In Kenya, most Kenyans are aware that October is the month that signifies Breast Cancer awareness and several campaigns in Kenya have been held throughout the years to support the victims of cancer in Kenya, and also raise awareness to ensure early detection of cancer, and it mostly is signified with the pink ribbon. But if you ask any ordinary mwanainchi in Kenya when the Testicular cancer or prostate cancer awareness month is in Kenya, many will look at you with blank faces or give wild guesses.
November is the worldwide male cancer awareness month that seeks to raise awareness on testicular and prostate cancer which are the two that most affect men. Testicular cancer in Kenya is cancer that develops in the testicles, a part of the male reproductive system and has one of the highest cure rates of all cancers: a five-year survival rate in excess of 90 percent overall, and almost 100 percent if it has not spread. Testicular cancer in Kenya is more common in younger men, aged between 15 and 40 years, though it can occur at any age.
The Movember prostate cancer awareness campaign in Kenya has combined efforts from many organizations and individuals in Kenya to increase cancer awareness among men in Kenya. Though with the lack of widespread awareness, Kenyans are slowly becoming aware of the need to take various steps to prevent testicular and prostate cancer and media outlets and medical practitioners are trying their best to disseminate the information to the greater population in Kenya.
In Kenya, awareness of male cancer is mainly done by the survivors of the cancer such as current Kisumu Senator in Kenya, Anyang’ Nyong’o who has helped boost awareness among men in Kenya. Since then, people have come forward to be tested especially through wellness checks funded by various insurance companies in Kenya and corporates such as Africa Cancer Association http:/www.africacancerfoundation.org/ in Kenya and Med Access in Kenya which is located in Landmark Plaza on Argwings Kodhek Road in Nairobi. The First Lady of Kenya also urged Men in Kenya to go for cancer screening during the launch of cancer of the reproductive organs awareness month. This is together with the ministry of health in Kenya that affirms prostate cancer in Kenya is the most common form of the disease afflicting men in Kenya, besides Kaposi’s sarcoma, a HIV-associated skin cancer. The Movember campaign in Kenya is being held by medical officials across Kenya.
The Medical Practitioners and Dentists Board of Kenya has also set fee guidelines for 2013, a prostate cancer tests should cost between Sh2,100 and Sh3,600 in Kenya. The prostate cancer test in Kenya is available in level E & level F specialised laboratories found in various. One can also go for full screening and diagnosis at the Kenyatta National Hospital in Kenya that has the most equipped cancer center in Kenya.
The prostate cancer awareness is being popularized, globally, with an awareness campaign known as ‘Movember’. The spirit of Movember in Kenya is to have men grow moustaches during the month as part of raising awareness about the cancers that affect men. The Movember campaign in Kenya is advocating for early detection of cancer among men in Kenya.

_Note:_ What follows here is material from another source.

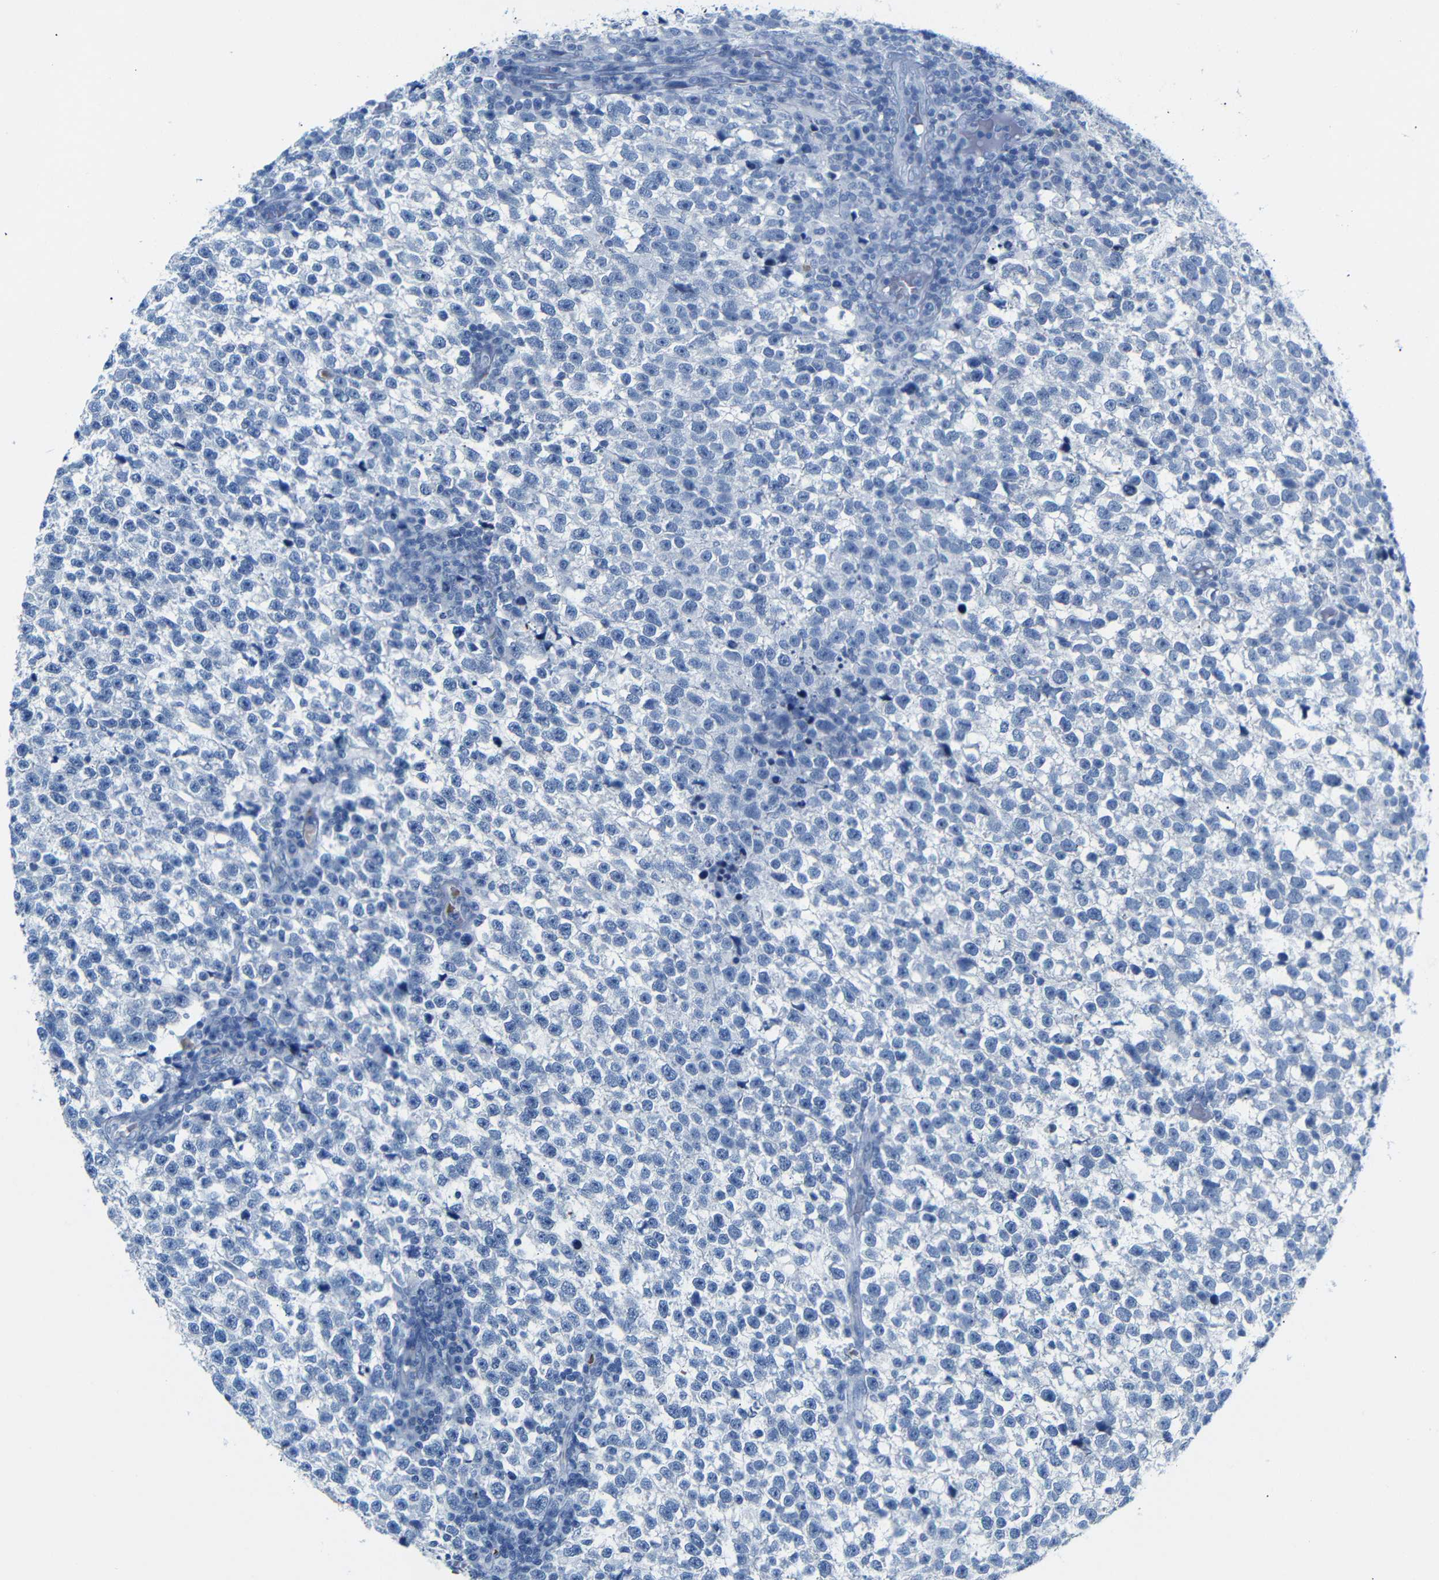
{"staining": {"intensity": "negative", "quantity": "none", "location": "none"}, "tissue": "testis cancer", "cell_type": "Tumor cells", "image_type": "cancer", "snomed": [{"axis": "morphology", "description": "Normal tissue, NOS"}, {"axis": "morphology", "description": "Seminoma, NOS"}, {"axis": "topography", "description": "Testis"}], "caption": "Testis cancer (seminoma) was stained to show a protein in brown. There is no significant staining in tumor cells.", "gene": "ERVMER34-1", "patient": {"sex": "male", "age": 43}}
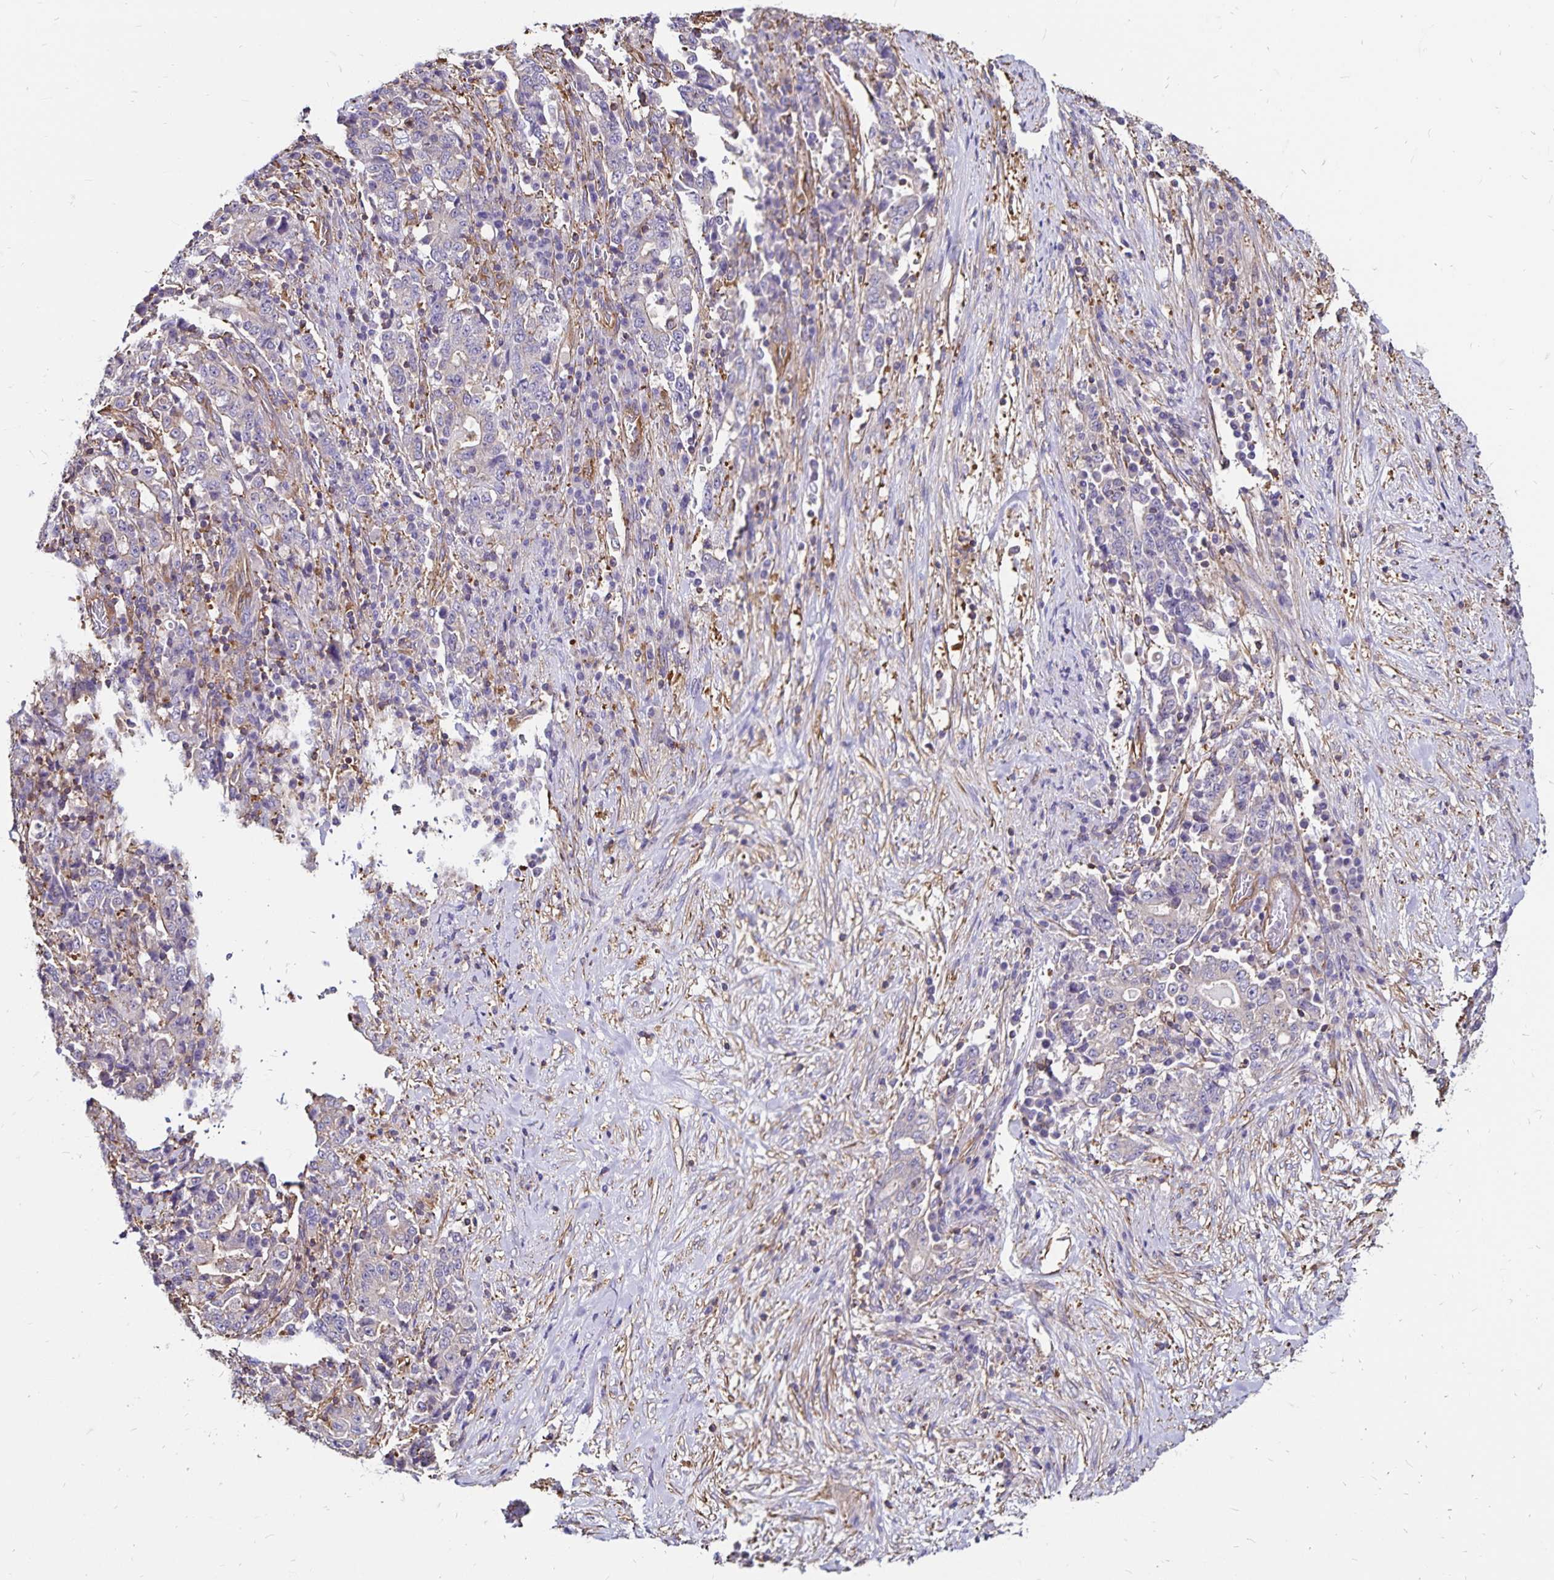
{"staining": {"intensity": "negative", "quantity": "none", "location": "none"}, "tissue": "stomach cancer", "cell_type": "Tumor cells", "image_type": "cancer", "snomed": [{"axis": "morphology", "description": "Normal tissue, NOS"}, {"axis": "morphology", "description": "Adenocarcinoma, NOS"}, {"axis": "topography", "description": "Stomach, upper"}, {"axis": "topography", "description": "Stomach"}], "caption": "Human adenocarcinoma (stomach) stained for a protein using immunohistochemistry (IHC) displays no expression in tumor cells.", "gene": "RPRML", "patient": {"sex": "male", "age": 59}}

Just as a breast exam in Kenya, Movember campaign advises Kenyans to do a Testicular self-exam in Kenya to help in early detection. The Movember campaign in Kenya inform men all over the country to check for prostate cancer every month. Most instructions on how to self examine for testicle cancer in Kenya can be found online on medical sites in Kenya such as; http://www.webmd.com/cancer/features/testicular-cancer-self-exams-at-home and http://www.healthcommunities.com/testicular-cancer/testes-self-exam.shtml
Kenyans can also go to the nearest Hospitals in Kenya such as Kenyatta hospital in Nairobi which is located on Ragati Road in Upper Hill in Nairobi, Nairobi hospital which is located on Argwings Kodhek Road in Hurlingham part of Nairobi or any other government hospital or private hospital in Kenya that can help you with the process.
The Movember campaign in Kenya advocates that if at all it is possible, all men in Kenya should have their doctors examine their scrotum/testes at least once a year whether or not they have a problem, as part of routine physical examination in Kenya to help detect and ensure that the reproductive organs are in a healthy state. However, if you do notice a problem during yourself examination in Kenya, between annual check-ups, men in Kenya are advised to go to the doctor for further care immediately.
So what can we Kenyans do to raise awareness on male cancers? Well it all starts with you, for the men you now know what to do to ensure a healthy future and for the women spread the word to a brother, friend and any male that you are close to, and together we can manage cancer as a nation before it’s too late, and with that have a healthy ‘Movember ‘.